Last summer, the world learned how the Internet has been transformed into a tool of mass, indiscriminate surveillance.  The sheer scale and invasiveness of the programs revealed by former National Security Agency contractor Edward Snowden illustrate the dangers of allowing security agencies to operate under secret law without meaningful public oversight.  

These dangers are not limited to the United States or the United Kingdom alone.  As our lives become more connected through, and dependent on, the Internet, the right to privacy has never been under a greater global threat.

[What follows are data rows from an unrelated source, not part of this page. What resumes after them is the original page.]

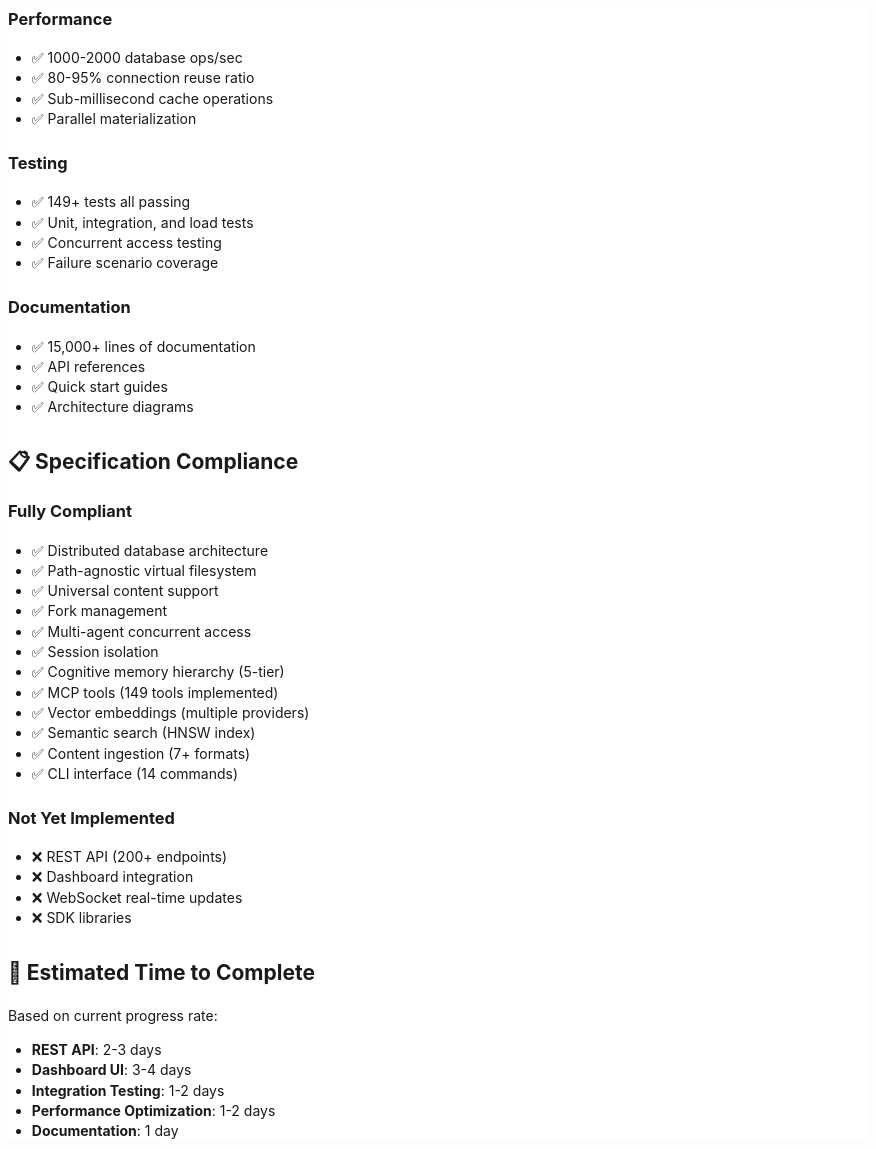 ### Performance
- ✅ 1000-2000 database ops/sec
- ✅ 80-95% connection reuse ratio
- ✅ Sub-millisecond cache operations
- ✅ Parallel materialization

### Testing
- ✅ 149+ tests all passing
- ✅ Unit, integration, and load tests
- ✅ Concurrent access testing
- ✅ Failure scenario coverage

### Documentation
- ✅ 15,000+ lines of documentation
- ✅ API references
- ✅ Quick start guides
- ✅ Architecture diagrams

## 📋 Specification Compliance

### Fully Compliant
- ✅ Distributed database architecture
- ✅ Path-agnostic virtual filesystem
- ✅ Universal content support
- ✅ Fork management
- ✅ Multi-agent concurrent access
- ✅ Session isolation
- ✅ Cognitive memory hierarchy (5-tier)
- ✅ MCP tools (149 tools implemented)
- ✅ Vector embeddings (multiple providers)
- ✅ Semantic search (HNSW index)
- ✅ Content ingestion (7+ formats)
- ✅ CLI interface (14 commands)

### Not Yet Implemented
- ❌ REST API (200+ endpoints)
- ❌ Dashboard integration
- ❌ WebSocket real-time updates
- ❌ SDK libraries

## 🚀 Estimated Time to Complete

Based on current progress rate:
- **REST API**: 2-3 days
- **Dashboard UI**: 3-4 days
- **Integration Testing**: 1-2 days
- **Performance Optimization**: 1-2 days
- **Documentation**: 1 day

As users, we need to ensure private space to communicate is protected. 

Today, Internet users all around the world are getting the opportunity to send a signal rejecting mass surveillance.  As part of the “Day We Fight Back” campaign, Human Rights Watch has joined Internet users, civil society groups, websites, and companies all around the world to oppose arbitrary and indiscriminate monitoring of our private lives. 

There are events and actions happening all over the world  as part of this campaign.  Here‘s what you can do:

·       Sign up at Day We Fight Back and attend an event on privacy and surveillance.

·       Endorse the International Principles on the Application of Human Rights to Communications Surveillance.  These Principles have been signed by more than 350 civil society organizations worldwide and provide a framework for understanding how to protect the right to privacy in the Internet age. 

·       Write to your government officials or members of parliament.  Ask them to ensure your privacy is protected through stronger laws and policies as the technical capacity for pervasive electronic surveillance increases.  Human Rights Watch has asked the UK to come clean about the scope of its surveillance.  We have also asked President Obama to end indiscriminate collection of metadata and impose much stronger protections for the rights of global Internet users, no matter where they are located. 

We should be able to log on or pick up our mobile phone without fear of invasive and indiscriminate intrusions into our private lives.  Every voice counts in letting governments know: we won’t stand for mass surveillance.